Air India is reportedly probing some of its pilots for gaming the duty roster to make extra money. Some senior officials, too, are being investigated in the matter.

The pilots are alleged to have manipulated a well-known company rule to make some quick extra bucks through unofficial agreements among themselves.

A New Delhi-based aviation consultant explained the alleged modus operandi: To incentivise its pilots, Air India ensures that all those who fly a minimum of 40 hours a month are officially deemed to have flown 70 hours instead. The airline then pays these pilots for 70 hours. Now, some pilots manipulate this rule by flying only 40 hours and passing the extra 30 hours to another pilot. This other pilot then adds the first pilot’s 30 hours to his or her own 70 official hours. The second pilot is obviously paid for 100 hours of flying. This means the airline is effectively paying the two pilots for 170 cumulative hours although the two only flew 140 hours.

An Air India spokesperson told Quartz that this is an administrative issue and the airline is looking into it.
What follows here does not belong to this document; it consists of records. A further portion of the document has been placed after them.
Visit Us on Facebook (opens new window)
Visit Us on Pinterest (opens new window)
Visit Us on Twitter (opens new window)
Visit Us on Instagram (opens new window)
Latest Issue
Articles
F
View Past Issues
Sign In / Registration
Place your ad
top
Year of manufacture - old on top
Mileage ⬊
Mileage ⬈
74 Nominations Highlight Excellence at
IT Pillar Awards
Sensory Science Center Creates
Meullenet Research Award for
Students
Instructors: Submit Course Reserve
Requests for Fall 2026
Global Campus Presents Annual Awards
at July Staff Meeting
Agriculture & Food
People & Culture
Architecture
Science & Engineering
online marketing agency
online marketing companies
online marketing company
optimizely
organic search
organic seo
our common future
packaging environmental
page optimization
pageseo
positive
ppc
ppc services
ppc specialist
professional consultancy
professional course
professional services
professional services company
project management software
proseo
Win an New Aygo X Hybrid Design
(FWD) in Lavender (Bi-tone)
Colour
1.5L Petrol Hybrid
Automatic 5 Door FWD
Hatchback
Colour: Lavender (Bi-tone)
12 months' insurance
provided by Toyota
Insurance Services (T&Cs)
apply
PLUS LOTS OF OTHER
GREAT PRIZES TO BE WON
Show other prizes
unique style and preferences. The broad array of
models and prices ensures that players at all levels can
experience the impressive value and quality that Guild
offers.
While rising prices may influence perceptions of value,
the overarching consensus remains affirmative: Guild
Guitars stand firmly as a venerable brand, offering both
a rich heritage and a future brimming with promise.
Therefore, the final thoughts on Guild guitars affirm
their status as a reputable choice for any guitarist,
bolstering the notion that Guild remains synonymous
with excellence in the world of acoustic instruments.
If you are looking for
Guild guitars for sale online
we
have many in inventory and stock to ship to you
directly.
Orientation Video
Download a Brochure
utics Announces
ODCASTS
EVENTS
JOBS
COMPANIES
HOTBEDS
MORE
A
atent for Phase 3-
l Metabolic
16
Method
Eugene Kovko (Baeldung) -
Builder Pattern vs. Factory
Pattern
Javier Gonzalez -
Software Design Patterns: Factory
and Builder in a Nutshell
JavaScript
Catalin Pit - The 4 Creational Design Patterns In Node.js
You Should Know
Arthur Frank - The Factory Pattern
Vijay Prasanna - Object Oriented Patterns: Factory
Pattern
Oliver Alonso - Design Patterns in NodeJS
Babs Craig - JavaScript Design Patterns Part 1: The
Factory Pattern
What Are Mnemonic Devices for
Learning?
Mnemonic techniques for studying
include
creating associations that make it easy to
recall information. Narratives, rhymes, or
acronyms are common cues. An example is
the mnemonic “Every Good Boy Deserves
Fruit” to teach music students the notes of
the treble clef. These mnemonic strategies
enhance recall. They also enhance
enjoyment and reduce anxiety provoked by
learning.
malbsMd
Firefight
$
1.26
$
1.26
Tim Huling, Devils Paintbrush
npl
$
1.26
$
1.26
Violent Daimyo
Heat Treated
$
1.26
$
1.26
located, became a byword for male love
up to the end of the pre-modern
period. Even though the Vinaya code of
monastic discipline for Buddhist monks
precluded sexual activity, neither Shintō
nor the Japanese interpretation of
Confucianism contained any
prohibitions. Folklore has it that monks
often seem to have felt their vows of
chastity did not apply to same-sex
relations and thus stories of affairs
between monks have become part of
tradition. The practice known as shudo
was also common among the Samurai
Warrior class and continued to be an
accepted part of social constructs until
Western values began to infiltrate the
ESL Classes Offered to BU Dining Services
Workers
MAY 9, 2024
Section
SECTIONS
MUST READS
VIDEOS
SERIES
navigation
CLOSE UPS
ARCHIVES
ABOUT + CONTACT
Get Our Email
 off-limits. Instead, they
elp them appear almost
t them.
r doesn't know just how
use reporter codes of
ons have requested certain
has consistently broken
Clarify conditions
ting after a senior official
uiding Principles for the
“There has been a problem in the past, too, because of this rule,” Mark Martin, founder and CEO at Martin Consulting, told Quartz. “The rostering rule itself is dubious. Rules have been modified and changed more than twice.”

Meanwhile, the Indian Commercial Pilots’ Association (ICPA), which represents over 800 Air India pilots who operate the narrow-body Airbus fleet, has asked Air India to probe all its pilots, including the ones that fly Boeing aircraft. In a letter written to the airline, the ICPA has blamed gross mismanagement in the roster system for the variation in flying hours, the Press Trust of India reported.

“If Air India feels that the current duty-hour rules are affecting the finances of the airline, then the restrictive ‘flight duty time limitation’ with 90 hours per month of flying should be reintroduced with immediate effect,” the letter said.

According to another aviation consultant who didn’t want to be named, Air India suffers from an acute shortage of pilots and the 1,800 it has now are just not enough. “There’s an increasing need to push pilots to fly more,” the consultant said.

The airline must look at some international models and come up with a new method to prepare pilots’ rosters and pay them, analysts observed. “A working committee set up by the aviation ministry and the pilots’ guild should come up with a new working model,” Martin said.